## Work task
Repeat every entry in full. Match each line exactly.

___

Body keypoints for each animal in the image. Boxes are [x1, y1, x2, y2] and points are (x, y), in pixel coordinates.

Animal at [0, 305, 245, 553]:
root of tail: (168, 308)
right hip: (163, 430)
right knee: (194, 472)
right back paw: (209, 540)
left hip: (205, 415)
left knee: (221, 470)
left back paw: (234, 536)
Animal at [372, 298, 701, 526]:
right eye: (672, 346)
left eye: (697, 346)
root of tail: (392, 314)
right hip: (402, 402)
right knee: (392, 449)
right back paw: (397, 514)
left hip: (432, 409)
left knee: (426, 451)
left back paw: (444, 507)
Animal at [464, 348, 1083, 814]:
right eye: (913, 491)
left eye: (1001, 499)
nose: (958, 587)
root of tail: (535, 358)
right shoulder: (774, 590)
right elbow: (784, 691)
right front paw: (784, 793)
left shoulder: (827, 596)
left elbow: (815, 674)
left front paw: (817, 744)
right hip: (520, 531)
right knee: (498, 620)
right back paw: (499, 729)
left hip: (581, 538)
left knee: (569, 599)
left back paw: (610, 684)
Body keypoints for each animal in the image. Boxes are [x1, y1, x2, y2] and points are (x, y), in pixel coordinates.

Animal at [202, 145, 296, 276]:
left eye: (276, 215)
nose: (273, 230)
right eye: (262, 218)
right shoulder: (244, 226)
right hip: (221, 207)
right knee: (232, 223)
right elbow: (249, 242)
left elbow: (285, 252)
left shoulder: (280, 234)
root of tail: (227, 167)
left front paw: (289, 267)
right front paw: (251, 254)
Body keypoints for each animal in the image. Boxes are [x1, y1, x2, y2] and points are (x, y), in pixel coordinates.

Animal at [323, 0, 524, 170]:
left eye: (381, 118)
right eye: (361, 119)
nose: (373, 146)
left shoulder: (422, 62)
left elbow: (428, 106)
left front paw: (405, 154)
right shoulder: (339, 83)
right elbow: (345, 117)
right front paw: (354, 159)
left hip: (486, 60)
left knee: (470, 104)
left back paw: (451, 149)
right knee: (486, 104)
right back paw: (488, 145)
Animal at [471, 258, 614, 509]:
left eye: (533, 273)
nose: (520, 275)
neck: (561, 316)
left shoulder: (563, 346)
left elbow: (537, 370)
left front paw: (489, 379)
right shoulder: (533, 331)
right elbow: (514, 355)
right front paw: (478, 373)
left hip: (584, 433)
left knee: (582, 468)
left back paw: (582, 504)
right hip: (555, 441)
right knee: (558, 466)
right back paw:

___

## Reply
Body keypoints for each animal in the image. Boxes are [x1, y1, x2, y2] and points are (x, y), in pixel coordinates.

Animal at [0, 305, 245, 553]:
root of tail: (168, 308)
right hip: (163, 430)
right knee: (194, 472)
right back paw: (209, 540)
left hip: (205, 415)
left knee: (221, 470)
left back paw: (234, 536)
Animal at [372, 298, 701, 526]:
right eye: (672, 346)
left eye: (697, 346)
root of tail: (392, 314)
right hip: (402, 402)
right knee: (392, 449)
right back paw: (397, 514)
left hip: (432, 409)
left knee: (426, 451)
left back paw: (444, 507)
Animal at [464, 348, 1083, 814]:
right eye: (913, 491)
left eye: (1001, 499)
nose: (958, 587)
root of tail: (535, 358)
right shoulder: (774, 590)
right elbow: (784, 691)
right front paw: (784, 793)
left shoulder: (827, 596)
left elbow: (815, 674)
left front paw: (817, 744)
right hip: (520, 531)
right knee: (498, 620)
right back paw: (499, 729)
left hip: (581, 538)
left knee: (569, 599)
left back paw: (610, 684)
Body keypoints for each animal in the image. Boxes are [x1, y1, x2, y2] and points are (x, y), in pixel coordinates.

Animal at [202, 145, 296, 276]:
left eye: (276, 215)
nose: (273, 230)
right eye: (262, 218)
right shoulder: (244, 226)
right hip: (221, 207)
right knee: (232, 223)
right elbow: (249, 242)
left elbow: (285, 252)
left shoulder: (280, 234)
root of tail: (227, 167)
left front paw: (289, 267)
right front paw: (251, 254)
Body keypoints for each animal in the image. Boxes are [x1, y1, x2, y2] and points are (x, y), in pixel coordinates.

Animal at [323, 0, 524, 170]:
left eye: (381, 118)
right eye: (361, 119)
nose: (373, 146)
left shoulder: (422, 62)
left elbow: (428, 106)
left front paw: (405, 154)
right shoulder: (339, 83)
right elbow: (345, 117)
right front paw: (354, 159)
left hip: (486, 60)
left knee: (470, 104)
left back paw: (451, 149)
right knee: (486, 104)
right back paw: (488, 145)
Animal at [471, 258, 614, 509]:
left eye: (533, 273)
nose: (520, 275)
neck: (561, 316)
left shoulder: (563, 346)
left elbow: (537, 370)
left front paw: (489, 379)
right shoulder: (533, 331)
right elbow: (514, 355)
right front paw: (478, 373)
left hip: (584, 433)
left knee: (582, 468)
left back paw: (582, 504)
right hip: (555, 441)
right knee: (558, 466)
right back paw:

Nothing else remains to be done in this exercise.